*Directions*:
1. From the commit message below, extract the passage that begins at the words "The solution is" and ends after "as 'use utf8'.".
2. Translate this sentence from the commit message below into Spanish: "The checking is only actually done if the code being lexed is known to be in UTF-8."

*Document passage*:
========================================

The blamed commit simplified some code based on the assumption that
UTF-8 well-formedness had already been verified. It had an assertion to
verify this. The test case shows that there is a path, through 'eval',
that bypasses this usual checking.
The checking was based on the assumption that the program started not in
UTF-8, and something like a 'use utf8' would be needed to get it there,
at which point a flag would be set to the effect that well-formedness
should be checked. But it turns out that a string eval (perhaps other
things) gets parsed separately and so the flag wasn't set, so no
well-formedness checking was being done.
The solution is a one word change, to initialize the flag to TRUE "'yes,
check" instead of FALSE "no, don't check" in the initialization routine
run at the beginning of lexing a code unit. This catches eval and
presumably anything else that was being bypassed.
The checking is only actually done if the code being lexed is known to
be in UTF-8. This will continue to get turned on by the ways it
currently gets turned on, such as 'use utf8'.
use utf8;
qw∘foo ∞ ♥ bar∘
EXPECT
+########
+# NAME [perl #134064]
+BEGIN {
+ if (ord('A') == 193) {
+ print "SKIPPED\n# test is ASCII-specific, but could be extended to EBCDIC";
+ exit 0;
+ }
+}
+use utf8;
+$foo="m'\302'";
+eval $foo ;
+print "The eval did not crash the program\n"
+EXPECT
+OPTION regex
+Malformed UTF-8 character: .*non-continuation.*
+The eval did not crash the program
parser->lex_state = LEX_NORMAL;
parser->expect = XSTATE;
parser->rsfp = rsfp;
- parser->recheck_utf8_validity = FALSE;
+ parser->recheck_utf8_validity = TRUE;
parser->rsfp_filters =
!(flags & LEX_START_SAME_FILTER) || !oparser
? NULL

========================================

*Information given*:
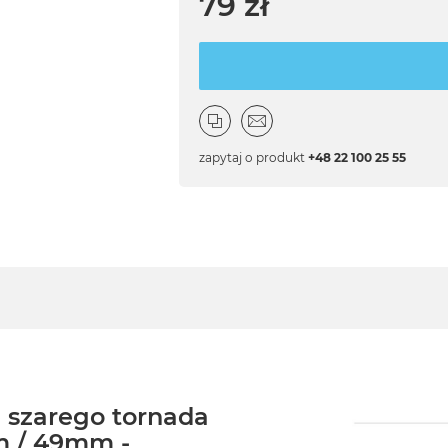
79 zł
zapytaj o produkt
+48 22 100 25 55
 szarego tornada
m / 49mm -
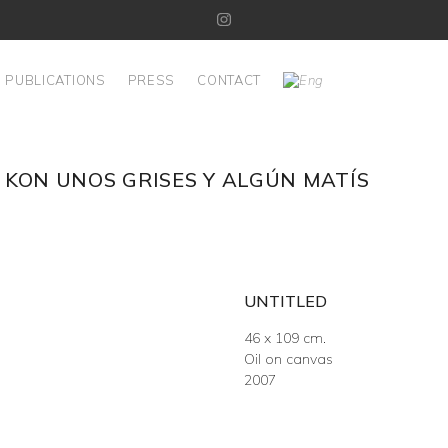
Instagram
PUBLICATIONS
PRESS
CONTACT
 KON UNOS GRISES Y ALGÚN MATÍS
UNTITLED
46 x 109 cm.
Oil on canvas
2007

========================================

*Your written answers*:
1.
The solution is a one word change, to initialize the flag to TRUE "'yes,
check" instead of FALSE "no, don't check" in the initialization routine
run at the beginning of lexing a code unit. This catches eval and
presumably anything else that was being bypassed.
The checking is only actually done if the code being lexed is known to
be in UTF-8. This will continue to get turned on by the ways it
currently gets turned on, such as 'use utf8'.

2. La comprobación solo se realiza realmente si se sabe que el código que se está analizando léxicamente está en UTF-8.